In pre-clinical study fetal hypoxia caused autophagy and mitochondrial impairment in ovary granulosa cells mitigated by melatonin supplement,Journal of Advanced Research

当前位置： X-MOL 学术 › J. Adv. Res. › 论文详情

Our official English website, www.x-mol.net, welcomes your feedback! (Note: you will need to create a separate account there.)

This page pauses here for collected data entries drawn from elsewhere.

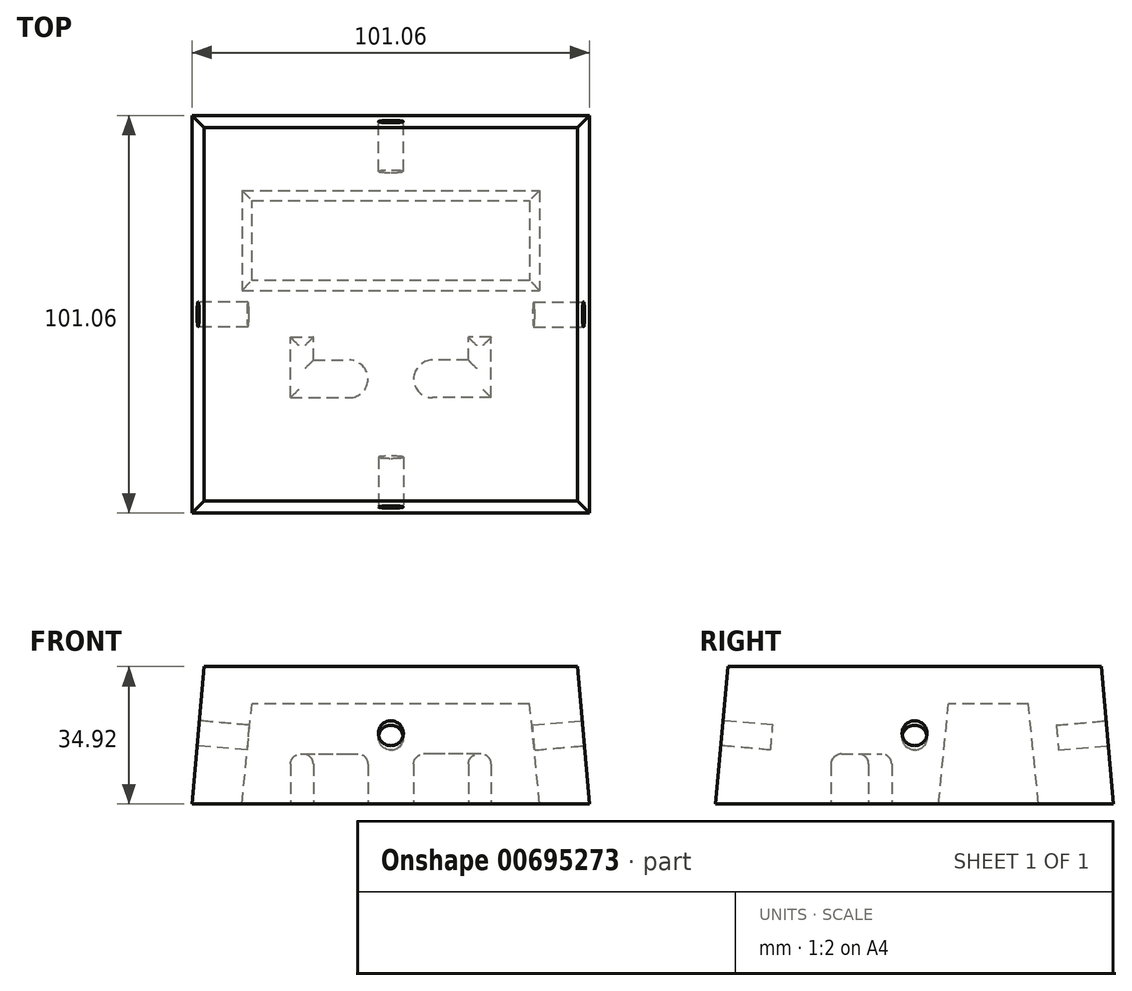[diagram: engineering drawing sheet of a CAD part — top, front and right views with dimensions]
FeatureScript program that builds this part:
annotation { "Feature Type Name" : "Feature", "Feature Type Description" : "" }
export const myFeature = defineFeature(function(context is Context, id is Id, definition is map)
    precondition{}
    {
        {
            var Q0;
            Q0=qCreatedBy(makeId("Top.planeOp"),FACE);
            var sketch = newSketch(context, id + "F0", { "sketchPlane" : qUnion([Q0])});
            skLineSegment(sketch, "E0.bottom", {"start": v(-50.8, -50.8) * mm, "end": v(50.8, -50.8) * mm});
            skLineSegment(sketch, "E0.top", {"start": v(-50.8, 50.8) * mm, "end": v(50.8, 50.8) * mm});
            skLineSegment(sketch, "E0.left", {"start": v(-50.8, -50.8) * mm, "end": v(-50.8, 50.8) * mm});
            skLineSegment(sketch, "E0.right", {"start": v(50.8, -50.8) * mm, "end": v(50.8, 50.8) * mm});
            skPoint(sketch, "E0.middle", {"position": v(0, 0) * mm});
            skSolve(sketch);
        }
        {
            var Q0;
            Q0=makeQuery(id+"F0.imprint","IMPRINT",FACE,{"disambiguationData":[TD([[makeQuery(id+"F0.imprint","IMPRINT",EDGE,{"derivedFrom":sQuery(id+"F0.wireOp",EDGE,"E0.bottom")}),1.0]])]});
            extrude(context, id + "F1", {"entities" : qUnion([Q0]), "depth" : 34.92 * mm, "offsetDistance" : 25.4 * mm});
        }
        {
            var Q0;
            Q0=makeQuery(id+"F1.opExtrude","CAP_FACE",FACE,{"disambiguationData":[OSD([sQuery(id+"F0.wireOp",EDGE,"E0.bottom"),sQuery(id+"F0.wireOp",EDGE,"E0.top"),sQuery(id+"F0.wireOp",EDGE,"E0.left"),sQuery(id+"F0.wireOp",EDGE,"E0.right")])],"isStart":false});
            chamfer(context, id + "F2", {"entities" : qUnion([Q0]), "chamferType" : ChamferType.OFFSET_ANGLE, "width" : 3.33 * mm, "oppositeDirection" : false, "angle" : 85 * degree, "tangentPropagation" : true});
        }
        {
            var Q0;
            Q0=makeQuery(id+"F2.opChamfer","BLEND_FACE",FACE,{"disambiguationData":[OSD([sQuery(id+"F0.wireOp",EDGE,"E0.top")])]});
            var sketch = newSketch(context, id + "F3", { "sketchPlane" : qUnion([Q0])});
            skLineSegment(sketch, "E1", {"start": v(50.53, -4.4) * mm, "end": v(-47.47, 30.65) * mm, "construction": true});
            skLineSegment(sketch, "E2", {"start": v(-50.53, -4.4) * mm, "end": v(47.47, 30.65) * mm, "construction": true});
            skCircle(sketch, "E3", {"center": v(0, 13.67) * mm, "radius": 3.18 * mm});
            skSolve(sketch);
        }
        {
            var Q0;
            Q0=makeQuery(id+"F3.imprint","IMPRINT",FACE,{"disambiguationData":[TD([[makeQuery(id+"F3.imprint","IMPRINT",EDGE,{"derivedFrom":sQuery(id+"F3.wireOp",EDGE,"E3")}),1.0]])]});
            extrude(context, id + "F4", {"entities" : qUnion([Q0]), "operationType" : NewBodyOperationType.REMOVE, "oppositeDirection" : true, "depth" : 12.7 * mm, "offsetDistance" : 25.4 * mm});
        }
        {
            var Q0;
            Q0=makeQuery(id+"F2.opChamfer","BLEND_FACE",FACE,{"disambiguationData":[OSD([sQuery(id+"F0.wireOp",EDGE,"E0.right")])]});
            var sketch = newSketch(context, id + "F5", { "sketchPlane" : qUnion([Q0])});
            skLineSegment(sketch, "E4", {"start": v(50.53, -4.4) * mm, "end": v(-47.47, 30.65) * mm, "construction": true});
            skLineSegment(sketch, "E5", {"start": v(-50.53, -4.4) * mm, "end": v(47.47, 30.65) * mm, "construction": true});
            skCircle(sketch, "E6", {"center": v(0, 13.67) * mm, "radius": 3.18 * mm});
            skSolve(sketch);
        }
        {
            var Q0;
            Q0=makeQuery(id+"F5.imprint","IMPRINT",FACE,{"disambiguationData":[TD([[makeQuery(id+"F5.imprint","IMPRINT",EDGE,{"derivedFrom":sQuery(id+"F5.wireOp",EDGE,"E6")}),1.0]])]});
            extrude(context, id + "F6", {"entities" : qUnion([Q0]), "operationType" : NewBodyOperationType.REMOVE, "oppositeDirection" : true, "depth" : 12.7 * mm, "offsetDistance" : 25.4 * mm});
        }
        {
            var Q0;
            Q0=makeQuery(id+"F2.opChamfer","BLEND_FACE",FACE,{"disambiguationData":[OSD([sQuery(id+"F0.wireOp",EDGE,"E0.bottom")])]});
            var sketch = newSketch(context, id + "F7", { "sketchPlane" : qUnion([Q0])});
            skLineSegment(sketch, "E7", {"start": v(50.53, -4.4) * mm, "end": v(-47.47, 30.65) * mm, "construction": true});
            skLineSegment(sketch, "E8", {"start": v(-50.53, -4.4) * mm, "end": v(47.47, 30.65) * mm, "construction": true});
            skCircle(sketch, "E9", {"center": v(0, 13.67) * mm, "radius": 3.18 * mm});
            skSolve(sketch);
        }
        {
            var Q0;
            Q0=makeQuery(id+"F7.imprint","IMPRINT",FACE,{"disambiguationData":[TD([[makeQuery(id+"F7.imprint","IMPRINT",EDGE,{"derivedFrom":sQuery(id+"F7.wireOp",EDGE,"E9")}),1.0]])]});
            extrude(context, id + "F8", {"entities" : qUnion([Q0]), "operationType" : NewBodyOperationType.REMOVE, "oppositeDirection" : true, "depth" : 12.7 * mm, "offsetDistance" : 25.4 * mm});
        }
        {
            var Q0;
            Q0=makeQuery(id+"F2.opChamfer","BLEND_FACE",FACE,{"disambiguationData":[OSD([sQuery(id+"F0.wireOp",EDGE,"E0.left")])]});
            var sketch = newSketch(context, id + "F9", { "sketchPlane" : qUnion([Q0])});
            skLineSegment(sketch, "E10", {"start": v(50.53, -4.4) * mm, "end": v(-47.47, 30.65) * mm, "construction": true});
            skLineSegment(sketch, "E11", {"start": v(47.47, 30.65) * mm, "end": v(-50.53, -4.4) * mm, "construction": true});
            skCircle(sketch, "E12", {"center": v(0, 13.67) * mm, "radius": 3.18 * mm});
            skSolve(sketch);
        }
        {
            var Q0;
            Q0=makeQuery(id+"F9.imprint","IMPRINT",FACE,{"disambiguationData":[TD([[makeQuery(id+"F9.imprint","IMPRINT",EDGE,{"derivedFrom":sQuery(id+"F9.wireOp",EDGE,"E12")}),1.0]])]});
            extrude(context, id + "F10", {"entities" : qUnion([Q0]), "operationType" : NewBodyOperationType.REMOVE, "oppositeDirection" : true, "depth" : 12.7 * mm, "offsetDistance" : 25.4 * mm});
        }
        {
            var Q0;
            Q0=makeQuery(id+"F1.opExtrude","CAP_FACE",FACE,{"disambiguationData":[OSD([sQuery(id+"F0.wireOp",EDGE,"E0.bottom"),sQuery(id+"F0.wireOp",EDGE,"E0.top"),sQuery(id+"F0.wireOp",EDGE,"E0.left"),sQuery(id+"F0.wireOp",EDGE,"E0.right")])],"isStart":true});
            var sketch = newSketch(context, id + "F11", { "sketchPlane" : qUnion([Q0])});
            skLineSegment(sketch, "E13.bottom", {"start": v(-50.53, -50.53) * mm, "end": v(-37.83, -50.53) * mm, "construction": true});
            skLineSegment(sketch, "E13.top", {"start": v(-50.53, -31.48) * mm, "end": v(-37.83, -31.48) * mm, "construction": true});
            skLineSegment(sketch, "E13.left", {"start": v(-50.53, -50.53) * mm, "end": v(-50.53, -31.48) * mm, "construction": true});
            skLineSegment(sketch, "E13.right", {"start": v(-37.83, -50.53) * mm, "end": v(-37.83, -31.48) * mm, "construction": true});
            skLineSegment(sketch, "E14.bottom", {"start": v(50.53, -50.53) * mm, "end": v(37.83, -50.53) * mm, "construction": true});
            skLineSegment(sketch, "E14.top", {"start": v(50.53, -31.48) * mm, "end": v(37.83, -31.48) * mm, "construction": true});
            skLineSegment(sketch, "E14.left", {"start": v(50.53, -50.53) * mm, "end": v(50.53, -31.48) * mm, "construction": true});
            skLineSegment(sketch, "E14.right", {"start": v(37.83, -50.53) * mm, "end": v(37.83, -31.48) * mm, "construction": true});
            skLineSegment(sketch, "E15.left", {"start": v(-37.83, -31.48) * mm, "end": v(-37.83, -31.48) * mm});
            skLineSegment(sketch, "E15.right", {"start": v(37.83, -31.48) * mm, "end": v(37.83, -31.48) * mm});
            skLineSegment(sketch, "E16.bottom", {"start": v(-37.83, -31.48) * mm, "end": v(37.83, -31.48) * mm});
            skLineSegment(sketch, "E16.top", {"start": v(-37.83, -6.08) * mm, "end": v(37.83, -6.08) * mm});
            skLineSegment(sketch, "E16.left", {"start": v(-37.83, -31.48) * mm, "end": v(-37.83, -6.08) * mm});
            skLineSegment(sketch, "E16.right", {"start": v(37.83, -31.48) * mm, "end": v(37.83, -6.08) * mm});
            skSolve(sketch);
        }
        {
            var Q0;
            Q0=makeQuery(id+"F11.imprint","IMPRINT",FACE,{"disambiguationData":[TD([[makeQuery(id+"F11.imprint","IMPRINT",EDGE,{"derivedFrom":sQuery(id+"F11.wireOp",EDGE,"E16.bottom")}),1.0]])]});
            extrude(context, id + "F12", {"entities" : qUnion([Q0]), "operationType" : NewBodyOperationType.REMOVE, "oppositeDirection" : true, "depth" : 25.4 * mm, "offsetDistance" : 25.4 * mm});
        }
        {
            var Q0;
            Q0=makeQuery(id+"F12.boolean.opBoolean","COPY",FACE,{"derivedFrom":makeQuery(id+"F12.opExtrude","CAP_FACE",FACE,{"disambiguationData":[OSD([sQuery(id+"F11.wireOp",EDGE,"E16.bottom"),sQuery(id+"F11.wireOp",EDGE,"E16.top"),sQuery(id+"F11.wireOp",EDGE,"E16.left"),sQuery(id+"F11.wireOp",EDGE,"E16.right")])],"isStart":false})});
            chamfer(context, id + "F13", {"entities" : qUnion([Q0]), "chamferType" : ChamferType.TWO_OFFSETS, "width1" : 2.54 * mm, "oppositeDirection" : false, "width2" : 25.4 * mm, "tangentPropagation" : true});
        }
        {
            var Q0;
            Q0=makeQuery(id+"F1.opExtrude","CAP_FACE",FACE,{"disambiguationData":[OSD([sQuery(id+"F0.wireOp",EDGE,"E0.bottom"),sQuery(id+"F0.wireOp",EDGE,"E0.top"),sQuery(id+"F0.wireOp",EDGE,"E0.left"),sQuery(id+"F0.wireOp",EDGE,"E0.right")])],"isStart":true});
            var sketch = newSketch(context, id + "F14", { "sketchPlane" : qUnion([Q0])});
            skLineSegment(sketch, "E17", {"start": v(0, 50.53) * mm, "end": v(0, -6.08) * mm, "construction": true});
            skArc(sketch, "E18", {"start": v(-10.55, 11.66) * mm, "mid": v(-5.8, 16.42) * mm, "end": v(-10.55, 21.19) * mm});
            skLineSegment(sketch, "E19.bottom", {"start": v(-25.49, 21.19) * mm, "end": v(-10.55, 21.19) * mm});
            skLineSegment(sketch, "E19.top", {"start": v(-19.7, 11.66) * mm, "end": v(-10.55, 11.66) * mm});
            skLineSegment(sketch, "E19.left", {"start": v(-25.49, 21.19) * mm, "end": v(-25.49, 11.66) * mm});
            skLineSegment(sketch, "E19.right", {"start": v(-10.55, 21.19) * mm, "end": v(-10.55, 21.19) * mm});
            skLineSegment(sketch, "E20.bottom", {"start": v(-25.49, 21.19) * mm, "end": v(-19.7, 21.19) * mm});
            skLineSegment(sketch, "E20.top", {"start": v(-25.49, 5.81) * mm, "end": v(-19.7, 5.81) * mm});
            skLineSegment(sketch, "E20.left", {"start": v(-25.49, 21.19) * mm, "end": v(-25.49, 5.81) * mm});
            skLineSegment(sketch, "E20.right", {"start": v(-19.7, 11.66) * mm, "end": v(-19.7, 5.81) * mm});
            skLineSegment(sketch, "E21.MirrorCS", {"start": v(10.55, 21.19) * mm, "end": v(10.55, 21.19) * mm});
            skLineSegment(sketch, "E22.MirrorCS", {"start": v(25.49, 21.19) * mm, "end": v(25.49, 11.66) * mm});
            skLineSegment(sketch, "E23.MirrorCS", {"start": v(19.7, 11.66) * mm, "end": v(19.7, 5.81) * mm});
            skLineSegment(sketch, "E24.MirrorCS", {"start": v(25.49, 21.19) * mm, "end": v(25.49, 5.81) * mm});
            skLineSegment(sketch, "E25.MirrorCS", {"start": v(25.49, 5.81) * mm, "end": v(19.7, 5.81) * mm});
            skLineSegment(sketch, "E26.MirrorCS", {"start": v(25.49, 21.19) * mm, "end": v(19.7, 21.19) * mm});
            skLineSegment(sketch, "E27.MirrorCS", {"start": v(25.49, 21.19) * mm, "end": v(10.55, 21.19) * mm});
            skLineSegment(sketch, "E28.MirrorCS", {"start": v(19.7, 11.66) * mm, "end": v(10.55, 11.66) * mm});
            skArc(sketch, "E29.MirrorCS", {"start": v(10.55, 11.66) * mm, "mid": v(5.8, 16.42) * mm, "end": v(10.55, 21.19) * mm});
            skSolve(sketch);
        }
        {
            var Q0;
            Q0 = qSketchRegion(id + "F14", true);
            extrude(context, id + "F15", {"entities" : qUnion([Q0]), "operationType" : NewBodyOperationType.REMOVE, "oppositeDirection" : true, "depth" : 12.7 * mm, "offsetDistance" : 25.4 * mm});
        }
        {
            var Q0;
            Q0=makeQuery(id+"F15.boolean.opBoolean","COPY",FACE,{"derivedFrom":makeQuery(id+"F15.opExtrude","CAP_FACE",FACE,{"disambiguationData":[OSD([sQuery(id+"F14.wireOp",EDGE,"E18"),sQuery(id+"F14.wireOp",EDGE,"E19.bottom"),sQuery(id+"F14.wireOp",EDGE,"E19.top"),sQuery(id+"F14.wireOp",EDGE,"E19.right"),sQuery(id+"F14.wireOp",EDGE,"E20.bottom"),sQuery(id+"F14.wireOp",EDGE,"E20.top"),sQuery(id+"F14.wireOp",EDGE,"E20.left"),sQuery(id+"F14.wireOp",EDGE,"E20.right")])],"isStart":false})});
            var Q1;
            Q1=makeQuery(id+"F15.boolean.opBoolean","COPY",FACE,{"derivedFrom":makeQuery(id+"F15.opExtrude","CAP_FACE",FACE,{"disambiguationData":[OSD([sQuery(id+"F14.wireOp",EDGE,"E21.MirrorCS"),sQuery(id+"F14.wireOp",EDGE,"E23.MirrorCS"),sQuery(id+"F14.wireOp",EDGE,"E24.MirrorCS"),sQuery(id+"F14.wireOp",EDGE,"E25.MirrorCS"),sQuery(id+"F14.wireOp",EDGE,"E27.MirrorCS"),sQuery(id+"F14.wireOp",EDGE,"E28.MirrorCS"),sQuery(id+"F14.wireOp",EDGE,"E29.MirrorCS")])],"isStart":false})});
            fillet(context, id + "F16", {"entities" : qUnion([Q0, Q1]), "radius" : 2.54 * mm, "tangentPropagation" : true, "allowEdgeOverflow" : false});
        }
    });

In pre-clinical study fetal hypoxia caused autophagy and mitochondrial impairment in ovary granulosa cells mitigated by melatonin supplement
Journal of Advanced Research ( IF 11.4 ) Pub Date : 2023-11-11 , DOI: 10.1016/j.jare.2023.11.008
Luyao Zhang ₁ , Kexiong Liu ₂ , Zhiqiang Liu ₂ , Haiping Tao ₃ , Xiangwei Fu ₄ , Jian Hou ₂ , Gongxue Jia ₅ , Yunpeng Hou ₂

Affiliation

Introduction

Fetal hypoxia has long-term effects on postnatal reproductive functions and the mitochondrial impairments of ovarian granulosa cells may be one of the causes. Melatonin applied to mitigate mitochondrial dysfunction and autophagy in mammalian cells has been reported. However, the potential mechanisms by which fetal hypoxia damages reproductive function in neonatal female mice and the melatonin effects on this problem remain unclear.

Objectives

This research aimed to explore the mechanism that fetal hypoxia damages reproductive function in neonatal female mice and attempt to improve the reproductive function by treating with melatonin in vivo and in vitro.

Methods

We established a fetal hypoxia model and confirmed that fetal hypoxia affects ovarian function by inducing GC excessive autophagy. Transcriptomic analysis, gene interference, cell immunofluorescence, immunohistochemistry and western blot were conducted to explore and verify the underlying mechanisms in mice GCs and KGN cells. Finally, melatonin treatment was executed on hypoxia-treated mice GCs and KGN cells and melatonin injection to fetal-hypoxia-treated mice to determine its effect.

Results

The results of in vitro experiments found that fetal hypoxia led to mitochondrial dysfunction in ovarian GCs causing autophagic cell death. And the PI3K/Akt/FoxO pathway mediated the occurrence of this process by transcriptome analysis of ovarian GCs from normal and fetal hypoxia mice, which was further verified in mice GCs and KGN cells. Additionally, melatonin administration prevented autophagic injuries and mitochondrial impairments in hypoxia-treated mice GCs and KGN cells. Meanwhile, in vivo experiments by melatonin injection ameliorated oxidative stress of ovary in fetal-hypoxia-treated mice and improved their low fertility.

Conclusion

Our data found that fetal hypoxia causes ovarian GCs excessive autophagy leading to low fertility in neonatal female mice and mitigated by melatonin. These results provide a potential therapy for hypoxic stress-related reproductive disorders.

中文翻译：

在临床前研究中，胎儿缺氧导致卵巢颗粒细胞自噬和线粒体损伤，褪黑激素补充剂减轻了这种情况

介绍

胎儿缺氧对出生后生殖功能有长期影响，卵巢颗粒细胞的线粒体损伤可能是原因之一。据报道，褪黑激素用于减轻哺乳动物细胞中的线粒体功能障碍和自噬。然而，胎儿缺氧损害新生雌性小鼠生殖功能的潜在机制以及褪黑激素对此问题的影响仍不清楚。

目标

本研究旨在探讨胎儿缺氧损害新生雌性小鼠生殖功能的机制，并尝试通过体内和体外褪黑激素治疗来改善生殖功能。

方法

我们建立了胎儿缺氧模型，并证实胎儿缺氧通过诱导 GC 过度自噬影响卵巢功能。进行转录组学分析、基因干扰、细胞免疫荧光、免疫组化和 western blot，以探索和验证小鼠 GCs 和 KGN 细胞的潜在机制。最后，对缺氧处理的小鼠 GCs 和 KGN 细胞进行褪黑激素处理，并向胎儿缺氧处理的小鼠注射褪黑激素以确定其效果。

结果

体外实验结果发现，胎儿缺氧导致卵巢 GCs 线粒体功能障碍，导致自噬细胞死亡。PI3K/Akt/FoxO 通路通过对正常和胎儿缺氧小鼠卵巢 GCs 的转录组分析介导了这一过程的发生，这在小鼠 GCs 和 KGN 细胞中得到了进一步的验证。此外，褪黑激素给药可防止缺氧处理的小鼠 GC 和 KGN 细胞的自噬损伤和线粒体损伤。同时，通过褪黑激素注射进行体内实验改善了胎儿缺氧处理小鼠卵巢的氧化应激，并改善了它们的低生育能力。